Please answer from the interior-point optimization abstract: which methods superseded barrier methods during the 1970s?

----- Source excerpt

The interior-point revolution in optimization: History, recent developments, and lasting consequences

Author:
Margaret H. Wright

Journal:
Bull. Amer. Math. Soc. **42** (2005), 39-56

MSC (2000):
Primary 49M37, 65K05, 90C30

DOI:
https://doi.org/10.1090/S0273-0979-04-01040-7

Published electronically:
September 21, 2004

MathSciNet review:
2115066

Full-text PDF

Abstract | References | Similar Articles | Additional Information

Abstract: Interior methods are a pervasive feature of the optimization landscape today, but it was not always so. Although interior-point techniques, primarily in the form of barrier methods, were widely used during the 1960s for problems with nonlinear constraints, their use for the fundamental problem of linear programming was unthinkable because of the total dominance of the simplex method. During the 1970s, barrier methods were superseded, nearly to the point of oblivion, by newly emerging and seemingly more efficient alternatives such as augmented Lagrangian and sequential quadratic programming methods. By the early 1980s, barrier methods were almost universally regarded as a closed chapter in the history of optimization.

----------
----- Listing

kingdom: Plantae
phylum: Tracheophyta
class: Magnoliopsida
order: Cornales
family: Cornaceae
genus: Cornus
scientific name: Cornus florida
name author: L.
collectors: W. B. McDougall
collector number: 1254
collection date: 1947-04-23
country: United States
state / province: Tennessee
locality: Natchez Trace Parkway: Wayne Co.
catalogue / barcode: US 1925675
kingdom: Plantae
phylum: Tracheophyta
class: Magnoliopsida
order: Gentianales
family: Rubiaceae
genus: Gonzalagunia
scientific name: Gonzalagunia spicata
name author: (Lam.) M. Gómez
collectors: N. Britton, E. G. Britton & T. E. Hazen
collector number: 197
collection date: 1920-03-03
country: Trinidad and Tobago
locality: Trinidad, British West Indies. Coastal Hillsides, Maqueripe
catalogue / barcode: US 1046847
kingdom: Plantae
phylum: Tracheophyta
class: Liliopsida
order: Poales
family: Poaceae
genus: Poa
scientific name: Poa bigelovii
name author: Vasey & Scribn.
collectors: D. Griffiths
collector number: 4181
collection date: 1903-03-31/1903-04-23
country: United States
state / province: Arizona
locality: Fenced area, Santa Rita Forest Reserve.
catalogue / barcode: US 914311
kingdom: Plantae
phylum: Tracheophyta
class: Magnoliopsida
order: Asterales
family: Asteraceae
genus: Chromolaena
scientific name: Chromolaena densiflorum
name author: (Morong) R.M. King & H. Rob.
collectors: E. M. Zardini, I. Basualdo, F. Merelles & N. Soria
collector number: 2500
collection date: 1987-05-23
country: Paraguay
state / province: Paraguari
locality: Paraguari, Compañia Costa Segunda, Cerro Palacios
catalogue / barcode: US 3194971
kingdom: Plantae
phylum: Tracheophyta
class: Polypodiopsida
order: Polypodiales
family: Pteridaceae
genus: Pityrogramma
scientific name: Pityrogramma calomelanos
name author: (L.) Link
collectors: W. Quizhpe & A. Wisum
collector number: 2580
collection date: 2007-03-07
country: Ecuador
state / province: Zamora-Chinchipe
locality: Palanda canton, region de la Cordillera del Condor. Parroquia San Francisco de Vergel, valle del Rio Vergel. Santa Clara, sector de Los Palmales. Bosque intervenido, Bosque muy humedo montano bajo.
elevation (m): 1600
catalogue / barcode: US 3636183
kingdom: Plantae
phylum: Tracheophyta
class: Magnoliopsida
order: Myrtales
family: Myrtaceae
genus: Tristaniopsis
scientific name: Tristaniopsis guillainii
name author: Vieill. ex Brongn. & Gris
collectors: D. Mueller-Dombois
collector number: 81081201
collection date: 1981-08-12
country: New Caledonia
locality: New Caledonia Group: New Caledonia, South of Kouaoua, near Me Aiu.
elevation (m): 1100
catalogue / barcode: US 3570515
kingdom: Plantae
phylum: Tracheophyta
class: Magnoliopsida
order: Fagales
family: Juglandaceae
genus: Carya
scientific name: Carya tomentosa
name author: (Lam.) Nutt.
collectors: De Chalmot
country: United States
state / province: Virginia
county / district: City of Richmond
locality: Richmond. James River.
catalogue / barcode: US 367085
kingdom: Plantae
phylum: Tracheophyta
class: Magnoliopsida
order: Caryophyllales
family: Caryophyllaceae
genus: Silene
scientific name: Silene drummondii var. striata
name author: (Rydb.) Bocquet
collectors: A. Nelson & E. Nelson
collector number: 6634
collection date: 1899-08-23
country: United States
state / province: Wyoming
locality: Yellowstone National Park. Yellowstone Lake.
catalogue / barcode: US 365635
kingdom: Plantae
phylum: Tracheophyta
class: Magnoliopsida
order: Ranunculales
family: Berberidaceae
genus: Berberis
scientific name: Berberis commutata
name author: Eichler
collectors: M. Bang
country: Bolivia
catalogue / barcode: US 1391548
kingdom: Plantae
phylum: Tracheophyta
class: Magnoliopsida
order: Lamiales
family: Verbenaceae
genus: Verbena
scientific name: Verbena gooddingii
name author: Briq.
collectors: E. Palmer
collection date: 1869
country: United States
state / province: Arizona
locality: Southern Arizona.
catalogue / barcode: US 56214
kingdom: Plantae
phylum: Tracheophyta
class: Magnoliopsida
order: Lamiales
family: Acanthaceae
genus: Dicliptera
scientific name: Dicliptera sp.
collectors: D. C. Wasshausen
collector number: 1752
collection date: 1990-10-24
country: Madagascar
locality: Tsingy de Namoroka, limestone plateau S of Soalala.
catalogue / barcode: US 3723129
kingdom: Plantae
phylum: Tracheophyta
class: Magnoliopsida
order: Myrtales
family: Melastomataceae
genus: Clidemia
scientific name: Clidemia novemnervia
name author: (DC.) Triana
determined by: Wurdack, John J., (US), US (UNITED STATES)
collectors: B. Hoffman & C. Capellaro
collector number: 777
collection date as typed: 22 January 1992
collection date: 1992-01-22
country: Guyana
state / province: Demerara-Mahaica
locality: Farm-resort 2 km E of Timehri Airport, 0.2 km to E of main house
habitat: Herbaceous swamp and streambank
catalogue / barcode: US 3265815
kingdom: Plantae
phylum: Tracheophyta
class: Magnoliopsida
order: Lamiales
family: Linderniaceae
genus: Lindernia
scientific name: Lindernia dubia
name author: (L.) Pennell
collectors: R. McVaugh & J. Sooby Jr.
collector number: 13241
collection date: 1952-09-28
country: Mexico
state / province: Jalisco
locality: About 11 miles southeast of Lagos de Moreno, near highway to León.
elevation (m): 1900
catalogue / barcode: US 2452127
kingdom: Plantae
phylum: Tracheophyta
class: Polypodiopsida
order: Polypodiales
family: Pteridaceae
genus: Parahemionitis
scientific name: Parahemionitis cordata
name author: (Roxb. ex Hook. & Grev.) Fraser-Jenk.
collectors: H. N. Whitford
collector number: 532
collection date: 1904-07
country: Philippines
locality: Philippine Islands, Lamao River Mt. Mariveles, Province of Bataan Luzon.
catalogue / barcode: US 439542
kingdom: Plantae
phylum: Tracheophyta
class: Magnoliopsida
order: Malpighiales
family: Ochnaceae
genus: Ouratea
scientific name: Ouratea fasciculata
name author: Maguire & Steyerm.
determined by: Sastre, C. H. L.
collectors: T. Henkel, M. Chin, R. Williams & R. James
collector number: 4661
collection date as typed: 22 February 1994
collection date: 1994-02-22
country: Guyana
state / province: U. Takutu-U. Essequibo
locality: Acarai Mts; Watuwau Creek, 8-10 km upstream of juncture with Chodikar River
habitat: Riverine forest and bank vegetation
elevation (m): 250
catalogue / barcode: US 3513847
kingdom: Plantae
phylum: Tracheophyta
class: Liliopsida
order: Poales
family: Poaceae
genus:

----------

#### [Exercise result]
Augmented Lagrangian and sequential quadratic programming methods.